*** READING PASSAGE ***
Suicide bombers in the Yemeni capital Sanaa have blown themselves up during noon prayers at two mosques used mainly by Shi'ite Muslims, killing at least 87 people and wounding hundreds.

The attacks represent a major escalation of the worst wave of violence in the country in years. Four bombers wearing explosive belts targeted worshippers in and outside the crowded mosques a day after an unidentified warplane attacked the presidential palace in the southern city of Aden.

Anti-aircraft guns also opened fire on planes flying high over the presidential compound in Aden yesterday.

Islamic State, which has seized large areas of Iraq and Syria, claimed responsibility for the mosque attacks.

Yemen is torn by a power struggle between the Iranian-backed Houthi rebels in the north and UN-recognised President Abd-Rabbu Mansour Hadi, who has set up a rival seat in the south with the backing of Sunni-led Gulf Arab states.

The mosques in Sanaa are known to be used mainly by supporters of the Shi'ite Muslim Houthi group, which controls most of northern Yemen, including Sanaa.

The rise to power of the Houthis since September last year has deepened divisions in Yemen's complex web of political and religious allegiances, and left the country increasingly cut off from the outside world.

One witness said he heard two successive blasts at one of the mosques, known as the Badr mosque, in a busy neighbourhood in central Sanaa.

Hospitals in Sanaa appealed for blood donors to help treat the large number of casualties.

Witnesses at the scene of the Badr mosque saw bodies lying in the street and inside the mosque building, with one man carrying a dead child in his arms.
*** End of READING PASSAGE ***
* INSTRUCTIONS *
[1] In the article on the Sanaa mosque bombings, which group claimed responsibility for the attacks?
[2] Pick up the article on the Sanaa mosque bombings after its final sentence and keep writing it.
*** GIVEN DATA ***
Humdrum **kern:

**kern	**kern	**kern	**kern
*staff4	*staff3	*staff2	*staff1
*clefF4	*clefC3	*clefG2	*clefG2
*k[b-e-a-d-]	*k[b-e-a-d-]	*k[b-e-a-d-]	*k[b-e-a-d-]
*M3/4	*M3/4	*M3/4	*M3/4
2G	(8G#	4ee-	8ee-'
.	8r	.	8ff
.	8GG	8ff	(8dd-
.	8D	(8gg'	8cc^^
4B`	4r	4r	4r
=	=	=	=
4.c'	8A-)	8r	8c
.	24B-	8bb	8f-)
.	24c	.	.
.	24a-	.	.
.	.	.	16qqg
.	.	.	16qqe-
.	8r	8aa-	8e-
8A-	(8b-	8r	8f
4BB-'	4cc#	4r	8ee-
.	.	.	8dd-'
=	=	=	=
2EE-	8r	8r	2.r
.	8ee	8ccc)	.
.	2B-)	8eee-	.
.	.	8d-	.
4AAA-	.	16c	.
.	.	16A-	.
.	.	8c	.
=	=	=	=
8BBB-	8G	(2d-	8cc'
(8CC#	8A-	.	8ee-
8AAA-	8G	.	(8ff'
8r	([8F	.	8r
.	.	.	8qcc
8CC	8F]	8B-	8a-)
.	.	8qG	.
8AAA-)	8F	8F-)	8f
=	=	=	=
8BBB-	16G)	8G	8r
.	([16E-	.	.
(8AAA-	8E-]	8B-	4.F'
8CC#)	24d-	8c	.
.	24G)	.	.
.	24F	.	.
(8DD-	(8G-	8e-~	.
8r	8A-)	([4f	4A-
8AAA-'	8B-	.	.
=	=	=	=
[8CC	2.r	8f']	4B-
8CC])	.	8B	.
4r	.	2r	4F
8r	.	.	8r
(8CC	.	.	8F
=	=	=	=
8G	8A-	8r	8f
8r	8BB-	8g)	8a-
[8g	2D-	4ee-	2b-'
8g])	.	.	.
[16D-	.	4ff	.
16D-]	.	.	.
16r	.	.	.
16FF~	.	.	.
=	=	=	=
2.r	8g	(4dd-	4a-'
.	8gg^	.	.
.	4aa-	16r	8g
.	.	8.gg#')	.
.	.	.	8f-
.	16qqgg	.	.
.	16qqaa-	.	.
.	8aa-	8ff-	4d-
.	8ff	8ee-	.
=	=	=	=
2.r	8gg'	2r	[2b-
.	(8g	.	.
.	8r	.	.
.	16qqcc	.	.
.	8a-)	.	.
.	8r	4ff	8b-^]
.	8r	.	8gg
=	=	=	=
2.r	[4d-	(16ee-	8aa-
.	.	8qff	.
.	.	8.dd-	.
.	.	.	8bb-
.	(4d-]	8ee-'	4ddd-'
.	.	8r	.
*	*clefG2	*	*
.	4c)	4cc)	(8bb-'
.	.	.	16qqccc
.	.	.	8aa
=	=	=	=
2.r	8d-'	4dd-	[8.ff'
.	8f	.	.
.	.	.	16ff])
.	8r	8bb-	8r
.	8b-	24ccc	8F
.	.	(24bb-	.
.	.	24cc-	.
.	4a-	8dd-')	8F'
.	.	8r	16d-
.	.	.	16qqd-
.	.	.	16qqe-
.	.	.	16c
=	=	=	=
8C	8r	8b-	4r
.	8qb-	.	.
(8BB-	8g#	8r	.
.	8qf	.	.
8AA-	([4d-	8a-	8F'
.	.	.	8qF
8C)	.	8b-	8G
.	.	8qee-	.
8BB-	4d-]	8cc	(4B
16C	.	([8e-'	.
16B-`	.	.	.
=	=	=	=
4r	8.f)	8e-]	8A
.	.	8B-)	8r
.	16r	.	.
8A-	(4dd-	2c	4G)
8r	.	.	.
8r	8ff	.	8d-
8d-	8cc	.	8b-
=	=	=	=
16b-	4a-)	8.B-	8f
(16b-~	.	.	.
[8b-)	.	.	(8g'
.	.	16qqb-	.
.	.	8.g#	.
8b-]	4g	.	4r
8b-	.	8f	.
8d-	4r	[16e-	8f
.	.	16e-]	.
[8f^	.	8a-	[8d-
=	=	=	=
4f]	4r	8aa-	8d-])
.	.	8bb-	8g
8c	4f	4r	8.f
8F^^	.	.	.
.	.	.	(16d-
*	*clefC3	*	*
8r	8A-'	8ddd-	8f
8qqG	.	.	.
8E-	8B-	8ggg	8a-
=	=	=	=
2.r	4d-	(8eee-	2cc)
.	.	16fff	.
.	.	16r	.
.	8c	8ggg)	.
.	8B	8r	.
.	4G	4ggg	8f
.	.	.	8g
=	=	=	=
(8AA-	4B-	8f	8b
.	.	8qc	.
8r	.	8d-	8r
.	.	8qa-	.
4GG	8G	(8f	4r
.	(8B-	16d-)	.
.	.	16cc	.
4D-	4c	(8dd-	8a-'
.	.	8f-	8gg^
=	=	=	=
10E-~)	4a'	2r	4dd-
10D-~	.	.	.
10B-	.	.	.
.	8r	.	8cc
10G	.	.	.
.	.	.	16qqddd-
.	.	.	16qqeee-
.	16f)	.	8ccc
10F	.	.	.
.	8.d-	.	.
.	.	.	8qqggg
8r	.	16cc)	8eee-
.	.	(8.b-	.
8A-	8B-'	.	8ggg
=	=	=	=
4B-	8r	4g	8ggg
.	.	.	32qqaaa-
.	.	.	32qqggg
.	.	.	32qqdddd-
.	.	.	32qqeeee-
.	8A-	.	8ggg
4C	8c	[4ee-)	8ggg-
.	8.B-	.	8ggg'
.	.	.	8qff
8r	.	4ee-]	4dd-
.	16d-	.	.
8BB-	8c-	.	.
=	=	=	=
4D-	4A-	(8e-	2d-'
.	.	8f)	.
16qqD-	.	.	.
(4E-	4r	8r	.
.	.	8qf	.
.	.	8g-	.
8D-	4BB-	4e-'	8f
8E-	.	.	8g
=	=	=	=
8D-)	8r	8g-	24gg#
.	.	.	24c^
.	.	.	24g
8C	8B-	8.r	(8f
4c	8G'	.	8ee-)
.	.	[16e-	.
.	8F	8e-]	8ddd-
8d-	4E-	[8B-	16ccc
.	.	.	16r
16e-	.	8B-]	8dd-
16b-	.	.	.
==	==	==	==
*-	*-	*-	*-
*** End of GIVEN DATA ***
* REPLIES *
[1] Islamic State

[2]
A third suicide bomber tried to blow himself up in one of the main mosques in the northern Houthi stronghold of Sadaa province but the bomb went off prematurely, killing the bomber.

Tensions have risen since Mr Hadi fled to Aden in February after escaping a month of house arrest in Sanaa by Houthi forces in control of the capital.

Mr Hadi has been trying to consolidate his hold over Aden, the better to mount a challenge to the Houthis' ambitions to control the whole country.

Thirteen people were killed on Thursday when forces loyal to Mr Hadi fought their way into Aden's international airport and wrested an adjacent military base from a renegade officer, Aden governor Abdulaziz bin Habtoor said.

Both the fighting on the ground and subsequent air attack appeared to be part of a deepening power struggle between Mr Hadi and the Houthi group, which is allied with former president Ali Abdullah Saleh, a fierce critic of Mr Hadi.

Yesterday a cautious calm returned to Aden as the Yemeni president appeared to be consolidating his control over the city.

The airport reopened and flights resumed.